Passage provided:
━━━━━━━━━━━━━━━━━━━━━━━━━━━━━━

In the second paper, we investigate a network that is able to answer the open-ended questions based on the video and a given question. The Adaptive Hierarchical Reinforced Networks they proposed is composed of hierarchical encoder networks and the reinforced decoder networks. It is possible for us to adopt their general framework trained with our educational video data specifically.

Similar to the second paper, the last paper indicates that we can generate responses conditioned on the context. By leveraging conditional GAN framework, their model performs very well on this task.

3.7.6 Summary of Learning and Feedback Networks

Based on our previous discussion, we find that both QG and QA (including VQA) tasks have been well-studied. A number of specifically designed algorithms were presented and proved effective for solving these problems.

There is also plenty of research has also been done in open-ended question answering realm. Though the performance may not be guaranteed, some techniques presented above are greatly relevant and thought-provoking such as AES model and open-ended question answering networks.

Current research is promising but we need more research and innovation in this area.

However, we are confident that by combining some techniques introduced before to create such a coherent DeepEdu network is not that far-fetched.

3.7.7 Datasets and Annotation Suggested

In order to approach this problem from scratch, we need to create our own dataset for which we will provide some related resources to start with:

  1. YouTube-8M Dataset (Abu-El-Haija 2017). This is a large-scale labelled video dataset that consists of millions of YouTube video IDs, with high-quality generated annotations from a diverse vocabulary of 3800+ visual entities. As you can see from its introduction, it comes with precomputed audio-visual features from billions of frames and audio segments. In short, we can expect the following content from this dataset:
  • the dataset consists of 6.1M videos URLs, labelled with a vocabulary of 3863 visual entities

  • the video-level dataset comes out to be 18 GB in size, while the frame-level features are approximately 1.3 TB

  • it comes with pre-extracted audio & visual features from every second of video.

━━━━━━━━━━━━━━━━━━━━━━━━━━━━━━

Complete the following:
A: In the passage, roughly how large are the frame-level features of the YouTube-8M dataset?
B: List every point the passage says we can expect from the YouTube-8M dataset.
C: Repeat the passage word for word, from "In the second" to "on this task.".

Supplied data:
━━━━━━━━━━━━━━━━━━━━━━━━━━━━━━

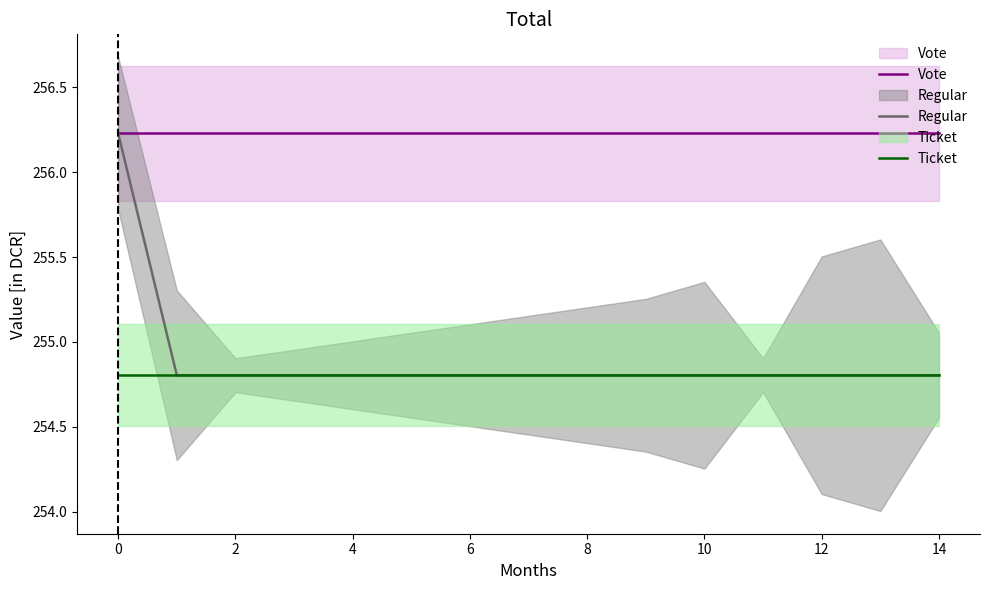

True or false: Regular and Vote intersect in this chart.

False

━━━━━━━━━━━━━━━━━━━━━━━━━━━━━━

Answers to the tasks:
A: Approximately 1.3 TB.

B:
- The dataset consists of 6.1M video URLs, labelled with a vocabulary of 3863 visual entities.
- The video-level dataset is 18 GB in size, while the frame-level features are approximately 1.3 TB.
- It comes with pre-extracted audio and visual features from every second of video.

C:
In the second paper, we investigate a network that is able to answer the open-ended questions based on the video and a given question. The Adaptive Hierarchical Reinforced Networks they proposed is composed of hierarchical encoder networks and the reinforced decoder networks. It is possible for us to adopt their general framework trained with our educational video data specifically.

Similar to the second paper, the last paper indicates that we can generate responses conditioned on the context. By leveraging conditional GAN framework, their model performs very well on this task.